The average of the within-group variances reflects the random, i.e., that part of the variation that occurred under the influence of all other factors, with the exception of the grouping factor. It is calculated by the formula:

It characterizes the systematic variation of the resulting trait, which is due to the influence of the trait-factor underlying the grouping. It is equal to the mean square of the deviations of the group means from the overall mean. Intergroup variance is calculated by the formula:

Variance addition rule in statistics

According to variance addition rule the total variance is equal to the sum of the average of the intragroup and intergroup variances:

The meaning of this rule is that the total variance that occurs under the influence of all factors is equal to the sum of the variances that arise under the influence of all other factors and the variance that arises due to the grouping factor.

Using the formula for adding variances, it is possible to determine the third unknown from two known variances, and also to judge the strength of the influence of the grouping attribute.

Dispersion Properties

1. If all the values ​​of the attribute are reduced (increased) by the same constant value, then the variance will not change from this.
2. If all the values ​​of the attribute are reduced (increased) by the same number of times n, then the variance will accordingly decrease (increase) by n^2 times.

Among the many indicators that are used in statistics, it is necessary to highlight the calculation of variance. It should be noted that manually performing this calculation is a rather tedious task. Fortunately, there are functions in Excel that allow you to automate the calculation procedure. Let's find out the algorithm for working with these tools.

Dispersion is an indicator of variation, which is the average square of deviations from the mathematical expectation. Thus, it expresses the spread of numbers about the mean. The calculation of the dispersion can be carried out both for the general population and for the sample.

Method 1: calculation on the general population

To calculate this indicator in Excel for the general population, the function is used DISP.G. The syntax for this expression is as follows:

DISP.G(Number1;Number2;…)

In total, from 1 to 255 arguments can be applied. Arguments can be both numeric values ​​and references to the cells in which they are contained.

Let's see how to calculate this value for a range of numeric data.


Method 2: sample calculation

In contrast to the calculation of the value for the general population, in the calculation for the sample, the denominator is not the total number of numbers, but one less. This is done in order to correct the error. Excel takes into account this nuance in a special function that is designed for this type of calculation - DISP.V. Its syntax is represented by the following formula:

VAR.B(Number1;Number2;…)

The number of arguments, as in the previous function, can also range from 1 to 255.


As you can see, the Excel program is able to greatly facilitate the calculation of the variance. This statistic can be calculated by the application for both the population and the sample. In this case, all user actions are actually reduced only to specifying the range of numbers to be processed, and Excel does the main work itself. Of course, this will save a significant amount of time for users.

Let's calculate inMSEXCELvariance and standard deviation of the sample. We also calculate the variance of a random variable if its distribution is known.

First consider dispersion, then standard deviation.

Sample variance

Sample variance (sample variance,samplevariance) characterizes the spread of values ​​in the array relative to .

All 3 formulas are mathematically equivalent.

It can be seen from the first formula that sample variance is the sum of the squared deviations of each value in the array from average divided by the sample size minus 1.

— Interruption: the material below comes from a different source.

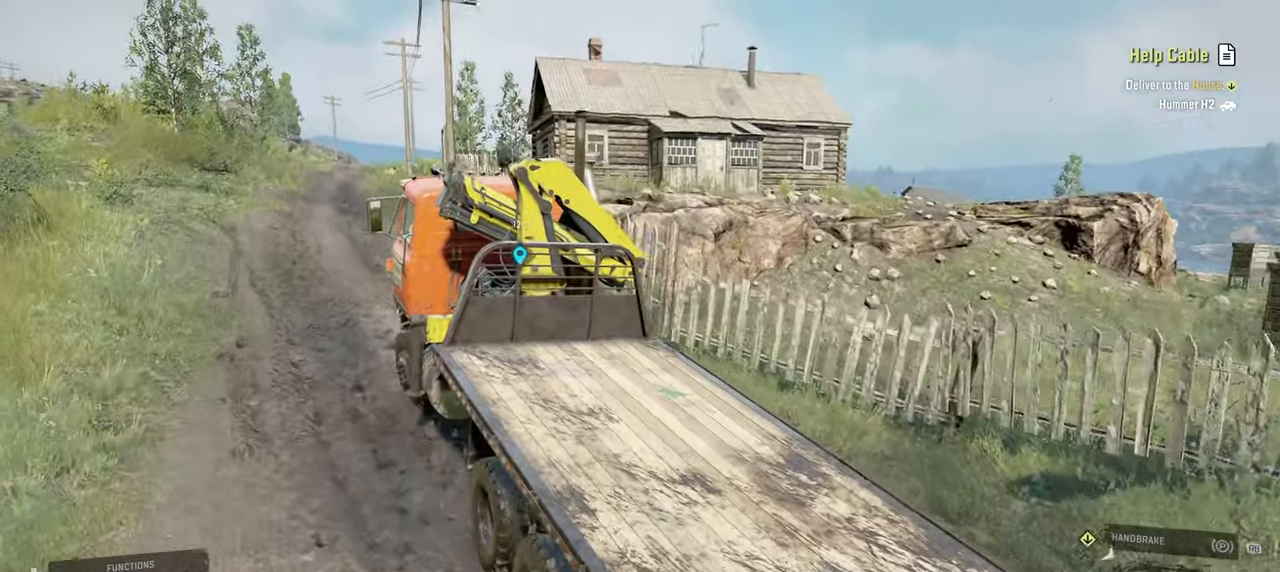
{"buttons": ["R2"], "left_stick": "center", "right_stick": "right", "events": [[67, "left_stick", "right"], [217, "right_stick", "center"], [267, "left_stick", "center"], [467, "right_stick", "right"]]}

dispersion samples the DISP() function is used, eng. the name of the VAR, i.e. VARIance. Since MS EXCEL 2010, it is recommended to use its analogue DISP.V() , eng. the name VARS, i.e. Sample Variance. In addition, starting from the version of MS EXCEL 2010, there is a DISP.G () function, eng. VARP name, i.e. Population VARIance which calculates dispersion for population. The whole difference comes down to the denominator: instead of n-1 like DISP.V() , DISP.G() has just n in the denominator. Prior to MS EXCEL 2010, the VARP() function was used to calculate the population variance.

Sample variance
=SQUARE(Sample)/(COUNT(Sample)-1)
=(SUMSQ(Sample)-COUNT(Sample)*AVERAGE(Sample)^2)/ (COUNT(Sample)-1)- the usual formula
=SUM((Sample -AVERAGE(Sample))^2)/ (COUNT(Sample)-1) –

Sample variance is equal to 0 only if all values ​​are equal to each other and, accordingly, are equal mean value. Usually, the larger the value dispersion, the greater the spread of values ​​in the array.

Sample variance is a point estimate dispersion distribution of the random variable from which the sample. About construction confidence intervals when evaluating dispersion can be read in the article.

Variance of a random variable

To calculate dispersion random variable, you need to know it.

For dispersion random variable X often use the notation Var(X). Dispersion is equal to the square of the deviation from the mean E(X): Var(X)=E[(X-E(X)) 2 ]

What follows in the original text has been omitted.